**YOUR TASK**
Gather every line in the items below that contains the word "Cookie".

**SUPPLIED RECORDS**
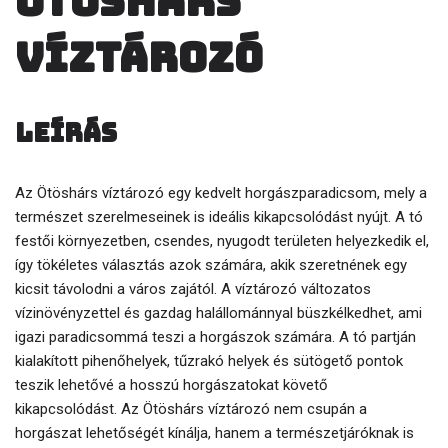
Ötöshárs
víztározó
Leírás
Az Ötöshárs víztározó egy kedvelt horgászparadicsom, mely a
természet szerelmeseinek is ideális kikapcsolódást nyújt. A tó
festői környezetben, csendes, nyugodt területen helyezkedik el,
így tökéletes választás azok számára, akik szeretnének egy
kicsit távolodni a város zajától. A víztározó változatos
vízinövényzettel és gazdag halállománnyal büszkélkedhet, ami
igazi paradicsommá teszi a horgászok számára. A tó partján
kialakított pihenőhelyek, tűzrakó helyek és sütögető pontok
teszik lehetővé a hosszú horgászatokat követő
kikapcsolódást. Az Ötöshárs víztározó nem csupán a
horgászat lehetőségét kínálja, hanem a természetjáróknak is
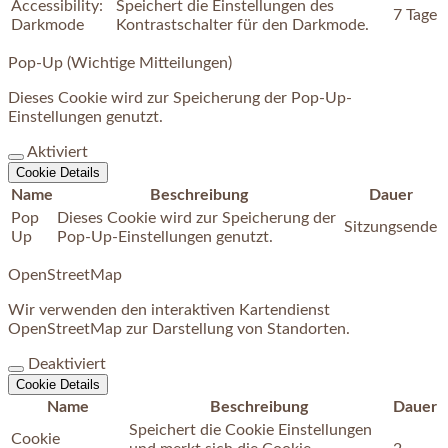
Accessibility:
Speichert die Einstellungen des
7 Tage
Darkmode
Kontrastschalter für den Darkmode.
Pop-Up (Wichtige Mitteilungen)
Dieses Cookie wird zur Speicherung der Pop-Up-
Einstellungen genutzt.
Aktiviert
Cookie Details
Name
Beschreibung
Dauer
Pop
Dieses Cookie wird zur Speicherung der
Sitzungsende
Up
Pop-Up-Einstellungen genutzt.
OpenStreetMap
Wir verwenden den interaktiven Kartendienst
OpenStreetMap zur Darstellung von Standorten.
Deaktiviert
Cookie Details
Name
Beschreibung
Dauer
Speichert die Cookie Einstellungen
Cookie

**TASK SOLUTION**
Dieses Cookie wird zur Speicherung der Pop-Up-
Cookie Details
Dieses Cookie wird zur Speicherung der
Cookie Details
Speichert die Cookie Einstellungen
Cookie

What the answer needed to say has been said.